_WHAT YOU NEED TO DO:_ Would you copy the records below, exactly and only from their first line through the line containing "Page size: 1241x1754.", without any pictures?

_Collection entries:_
########################################

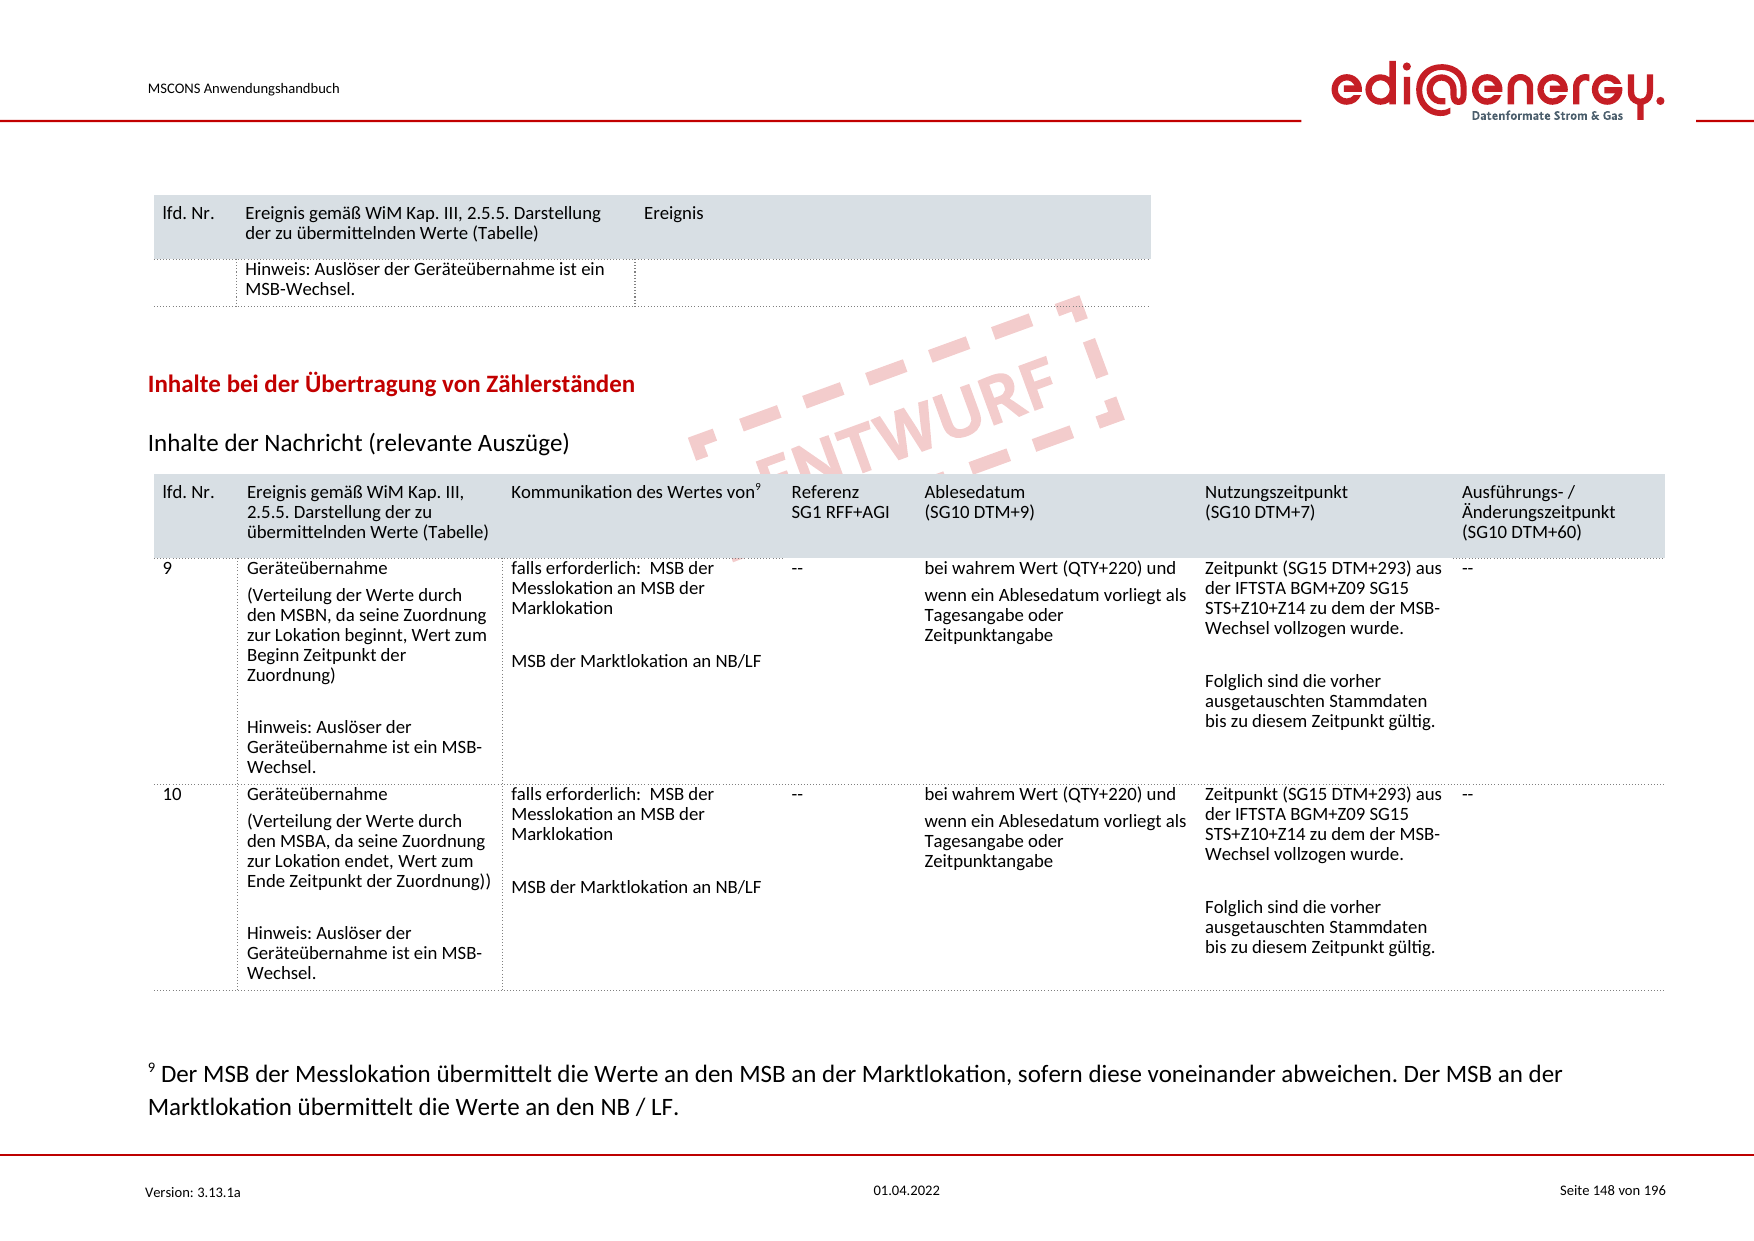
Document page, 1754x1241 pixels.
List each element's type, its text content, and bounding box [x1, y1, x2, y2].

text Inhalte bei der Übertragung von Zählerständen [148, 366, 1665, 399]
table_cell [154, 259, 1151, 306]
text Inhalte der Nachricht (relevante Auszüge) [148, 424, 1665, 457]
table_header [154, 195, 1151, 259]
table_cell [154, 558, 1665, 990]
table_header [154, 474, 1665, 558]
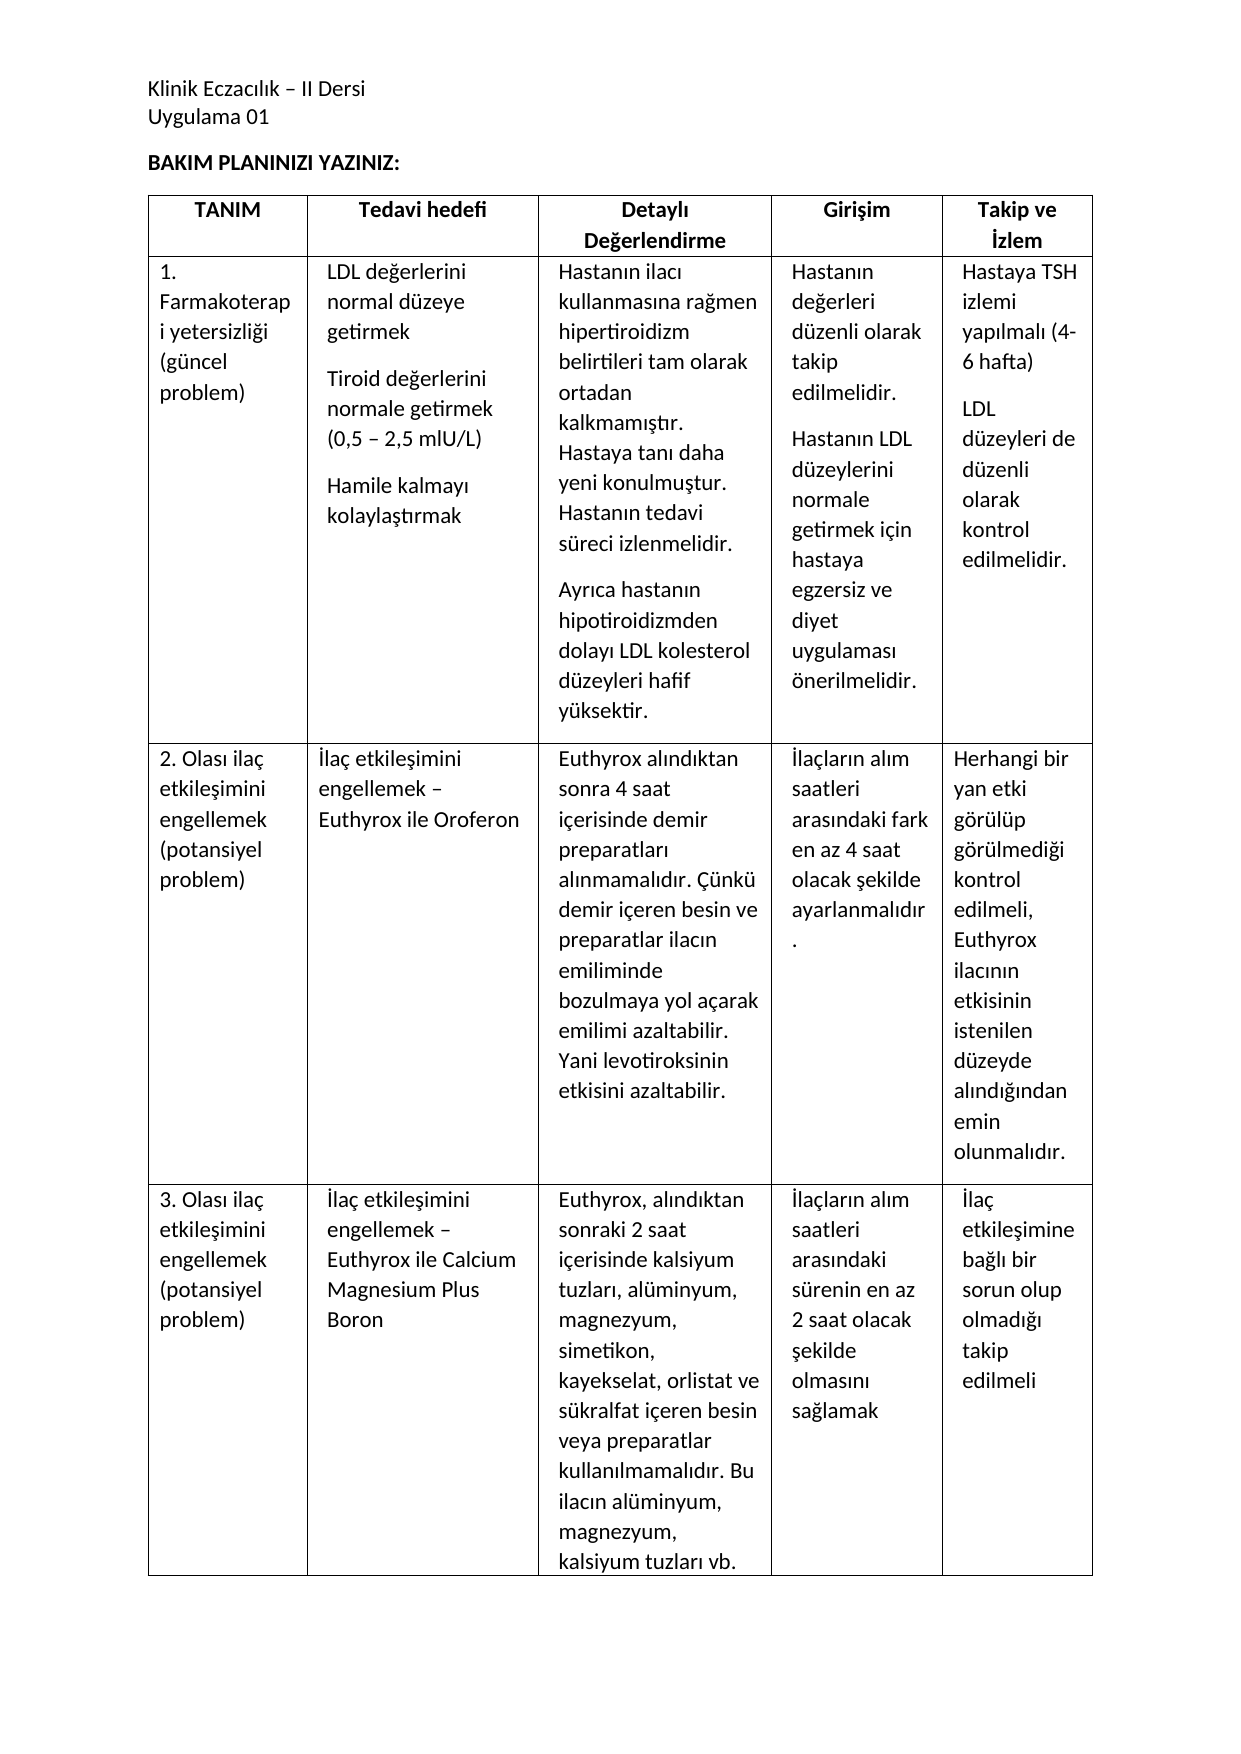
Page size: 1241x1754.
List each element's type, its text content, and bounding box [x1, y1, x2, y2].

table_cell 2. Olası ilaç etkileşimini engellemek (potansiyel problem) [149, 744, 307, 1184]
table_cell Euthyrox alındıktan sonra 4 saat içerisinde demir preparatları alınmamalıdır. Çünkü demir içeren besin ve preparatlar ilacın emiliminde bozulmaya yol açarak emilimi azaltabilir. Yani levotiroksinin etkisini azaltabilir. [539, 744, 771, 1184]
text BAKIM PLANINIZI YAZINIZ: [148, 148, 1093, 176]
table_header Girişim [772, 196, 942, 256]
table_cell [308, 1185, 538, 1575]
table_cell İlaç etkileşimini engellemek – Euthyrox ile Oroferon [308, 744, 538, 1184]
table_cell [539, 1185, 771, 1575]
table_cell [149, 1185, 307, 1575]
table_header Detaylı Değerlendirme [539, 196, 771, 256]
table_cell 1. Farmakoterapi yetersizliği (güncel problem) [149, 257, 307, 743]
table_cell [772, 1185, 942, 1575]
table_cell Hastaya TSH izlemi yapılmalı (4-6 hafta) LDL düzeyleri de düzenli olarak kontrol edilmelidir. [943, 257, 1092, 743]
table_cell LDL değerlerini normal düzeye getirmek Tiroid değerlerini normale getirmek (0,5 – 2,5 mlU/L) Hamile kalmayı kolaylaştırmak [308, 257, 538, 743]
table_header Takip ve İzlem [943, 196, 1092, 256]
table_cell Hastanın ilacı kullanmasına rağmen hipertiroidizm belirtileri tam olarak ortadan kalkmamıştır. Hastaya tanı daha yeni konulmuştur. Hastanın tedavi süreci izlenmelidir. Ayrıca hastanın hipotiroidizmden dolayı LDL kolesterol düzeyleri hafif yüksektir. [539, 257, 771, 743]
table_cell Hastanın değerleri düzenli olarak takip edilmelidir. Hastanın LDL düzeylerini normale getirmek için hastaya egzersiz ve diyet uygulaması önerilmelidir. [772, 257, 942, 743]
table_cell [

########################################

_OUTPUT OF THE TASK:_
Document page, 1754x1241 pixels.
List each element's type, its text content, and bounding box [x1, y1, x2, y2].

text Inhalte bei der Übertragung von Zählerständen [148, 366, 1665, 399]
table_cell [154, 259, 1151, 306]
text Inhalte der Nachricht (relevante Auszüge) [148, 424, 1665, 457]
table_header [154, 195, 1151, 259]
table_cell [154, 558, 1665, 990]
table_header [154, 474, 1665, 558]
Page size: 1241x1754.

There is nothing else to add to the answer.